What needs to be done: Can you rewrite these lines, putting "vernacular name" wherever "common name" appears and leaving everything else unchanged?

(Dataset entries)

§

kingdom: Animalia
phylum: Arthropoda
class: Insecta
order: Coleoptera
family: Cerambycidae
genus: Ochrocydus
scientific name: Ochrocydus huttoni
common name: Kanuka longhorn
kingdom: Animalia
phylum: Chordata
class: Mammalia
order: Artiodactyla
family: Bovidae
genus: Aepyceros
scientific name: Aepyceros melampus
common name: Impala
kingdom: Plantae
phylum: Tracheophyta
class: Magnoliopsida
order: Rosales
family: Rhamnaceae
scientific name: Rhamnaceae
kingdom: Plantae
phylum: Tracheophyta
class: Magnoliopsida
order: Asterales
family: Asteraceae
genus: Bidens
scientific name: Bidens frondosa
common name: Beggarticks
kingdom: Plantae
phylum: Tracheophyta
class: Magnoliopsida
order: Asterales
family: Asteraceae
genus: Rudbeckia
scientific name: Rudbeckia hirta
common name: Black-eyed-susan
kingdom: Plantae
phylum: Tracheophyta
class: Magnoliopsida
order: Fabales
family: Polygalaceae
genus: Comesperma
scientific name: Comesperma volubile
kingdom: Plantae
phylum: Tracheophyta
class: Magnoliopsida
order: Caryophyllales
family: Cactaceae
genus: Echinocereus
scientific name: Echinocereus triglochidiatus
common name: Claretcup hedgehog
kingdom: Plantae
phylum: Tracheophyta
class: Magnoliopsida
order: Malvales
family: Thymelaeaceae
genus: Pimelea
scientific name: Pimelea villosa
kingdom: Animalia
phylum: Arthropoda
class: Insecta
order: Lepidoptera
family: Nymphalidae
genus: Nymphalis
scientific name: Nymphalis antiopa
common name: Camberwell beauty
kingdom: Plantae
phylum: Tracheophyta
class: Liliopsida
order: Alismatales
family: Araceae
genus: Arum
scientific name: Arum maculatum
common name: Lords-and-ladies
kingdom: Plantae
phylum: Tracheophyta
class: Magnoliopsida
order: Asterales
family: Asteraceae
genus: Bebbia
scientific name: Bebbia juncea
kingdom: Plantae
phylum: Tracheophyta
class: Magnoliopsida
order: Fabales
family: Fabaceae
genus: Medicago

§

Worked solution:
kingdom: Animalia
phylum: Arthropoda
class: Insecta
order: Coleoptera
family: Cerambycidae
genus: Ochrocydus
scientific name: Ochrocydus huttoni
vernacular name: Kanuka longhorn
kingdom: Animalia
phylum: Chordata
class: Mammalia
order: Artiodactyla
family: Bovidae
genus: Aepyceros
scientific name: Aepyceros melampus
vernacular name: Impala
kingdom: Plantae
phylum: Tracheophyta
class: Magnoliopsida
order: Rosales
family: Rhamnaceae
scientific name: Rhamnaceae
kingdom: Plantae
phylum: Tracheophyta
class: Magnoliopsida
order: Asterales
family: Asteraceae
genus: Bidens
scientific name: Bidens frondosa
vernacular name: Beggarticks
kingdom: Plantae
phylum: Tracheophyta
class: Magnoliopsida
order: Asterales
family: Asteraceae
genus: Rudbeckia
scientific name: Rudbeckia hirta
vernacular name: Black-eyed-susan
kingdom: Plantae
phylum: Tracheophyta
class: Magnoliopsida
order: Fabales
family: Polygalaceae
genus: Comesperma
scientific name: Comesperma volubile
kingdom: Plantae
phylum: Tracheophyta
class: Magnoliopsida
order: Caryophyllales
family: Cactaceae
genus: Echinocereus
scientific name: Echinocereus triglochidiatus
vernacular name: Claretcup hedgehog
kingdom: Plantae
phylum: Tracheophyta
class: Magnoliopsida
order: Malvales
family: Thymelaeaceae
genus: Pimelea
scientific name: Pimelea villosa
kingdom: Animalia
phylum: Arthropoda
class: Insecta
order: Lepidoptera
family: Nymphalidae
genus: Nymphalis
scientific name: Nymphalis antiopa
vernacular name: Camberwell beauty
kingdom: Plantae
phylum: Tracheophyta
class: Liliopsida
order: Alismatales
family: Araceae
genus: Arum
scientific name: Arum maculatum
vernacular name: Lords-and-ladies
kingdom: Plantae
phylum: Tracheophyta
class: Magnoliopsida
order: Asterales
family: Asteraceae
genus: Bebbia
scientific name: Bebbia juncea
kingdom: Plantae
phylum: Tracheophyta
class: Magnoliopsida
order: Fabales
family: Fabaceae
genus: Medicago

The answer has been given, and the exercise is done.